> _Activity_
When you copy the listing, skip the images and return each line verbatim.

> _Input_

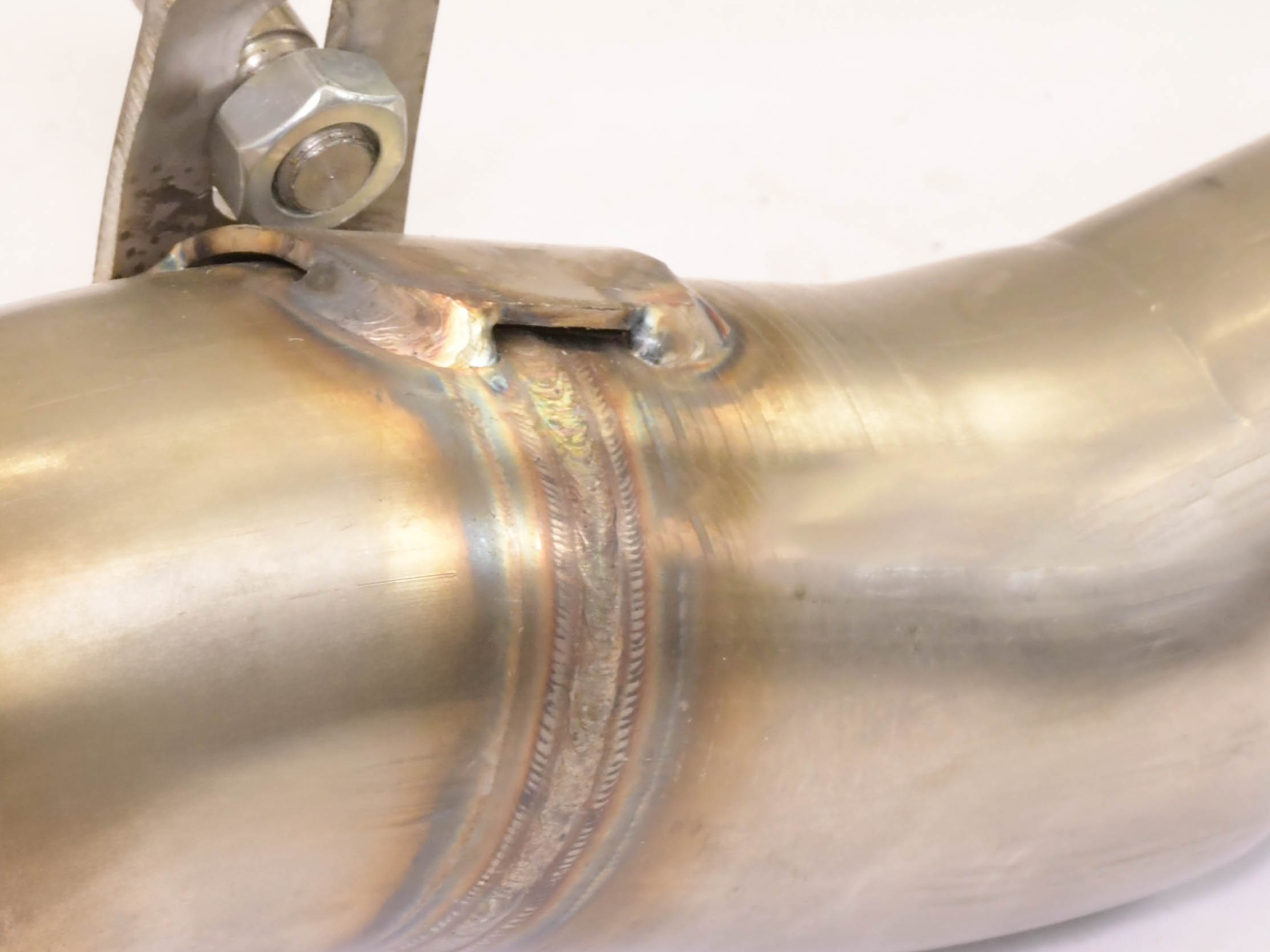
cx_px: 68
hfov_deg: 6.8
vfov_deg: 5.1
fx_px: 10602
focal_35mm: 289
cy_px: 680
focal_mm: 80
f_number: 13
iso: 2500
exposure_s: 1/80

> _Completed exercise_
cx_px: 68
hfov_deg: 6.8
vfov_deg: 5.1
fx_px: 10602
focal_35mm: 289
cy_px: 680
focal_mm: 80
f_number: 13
iso: 2500
exposure_s: 1/80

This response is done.